New discovery by University of Minnesota reveals that glioblastoma acquires radiation resistance by jettisoning exosomal microRNAs
MINNEAPOLIS, MN- May 14, 2020 – In a vertical climb to avoid collision with a towering mountain, a plane ejects cargo to gain altitude. Investigators at the University of Minnesota showed that cancer cells perform similar feats in escaping the killing effects of radiation. Their work was published in the May issue of the journal, EBiomedicine.
Radiation is a key component of the standard-of-care treatment for the deadly brain cancer, glioblastoma; however, the treatment is rarely curative. While the growth of glioblastoma cells is often stalled by radiation, tumor growth inevitably resumes in nearly all treated patients.
“Understanding how cancer cells acquire resistance to radiation defines a pathway forward for how we can defeat this cancer,” noted Clark C. Chen, MD, PhD, Lyle French Chair in Neurosurgery and head of the Department of Neurosurgery at the University of Minnesota Medical School.
To understand how glioblastomas become resistant to radiation, the research team led by Chen collected clinical glioblastoma samples from patients prior to and after radiation treatment and compared the levels of microRNAs. MicroRNA is a class of small RNA cells that control how much protein a cell makes, which ultimately determines how the cell functions.
“MicroRNA plays such a key role in cell fate that its discovery was awarded the Nobel Prize in Physiology or Medicine in 2006,” said Beibei Xu, PhD, Department of Neurosurgery, who is first author of the paper.
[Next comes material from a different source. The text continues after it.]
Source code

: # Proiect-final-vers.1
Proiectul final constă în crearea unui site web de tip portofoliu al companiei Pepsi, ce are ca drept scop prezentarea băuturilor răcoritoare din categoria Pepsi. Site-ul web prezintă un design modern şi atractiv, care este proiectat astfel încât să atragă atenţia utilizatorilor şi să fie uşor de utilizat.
While levels of most microRNAs remain unchanged in response to radiation treatment, Chen’s team identified a small subset, most notably a microRNA named miR-603, that decreased after radiation. Using a number of experimental models, the team subsequently showed that glioblastoma cells, like a plane dumping cargo in a vertical ascent, jettison miR-603 in response to radiation treatment. As a result, glioblastoma cells increase the production of proteins that render them insensitive to radiation.
“The cancer cells package miR-603 into vesicles called exosomes or extracellular vesicles. These vesicles facilitate communication between cells,” Xu explained. “We have long appreciated that these vesicles have profound effects on recipient cells. Our study is one of the first to demonstrate that secretion of microRNAs, through these vesicles, influences the behavior of the secreting cell.”
The findings of this study suggest a new therapeutic strategy that may move researchers one step closer to a cure for glioblastoma. “If we introduce a large amount of miR-603 to overwhelm the ability of the cancer cells to export them, we increase the tumor-killing effects of radiation,” Chen said. “Such delivery can be achieved through gene therapy or nanoparticle platforms. We are working quickly to develop these agents for use during a clinical trial in the near future.”
Co-authors of this study include: Valya Ramakrishnan, Johnny Akers, Frank Furnari, and Thien Nguyen (University of California San Diego); Jun Ma, Sanjay Dhawan, and Jianfang Ning (University of Minnesota); Ying Mao and Wei Hua (Huashan Hospital, Shanghai); Efrosini Kokkoli (Johns Hopkins University), as well as Bob S. Carter (Massachusetts General Hospital, Harvard Medical School). This research was supported by the NIH (1R01NS097649-01, NIH9R44GM128223-02, 1R01CA240953-01), Burroughs Wellcome Fund, the Doris Duke Charitable Foundation, the Sontag Foundation and the Kimmel Foundation.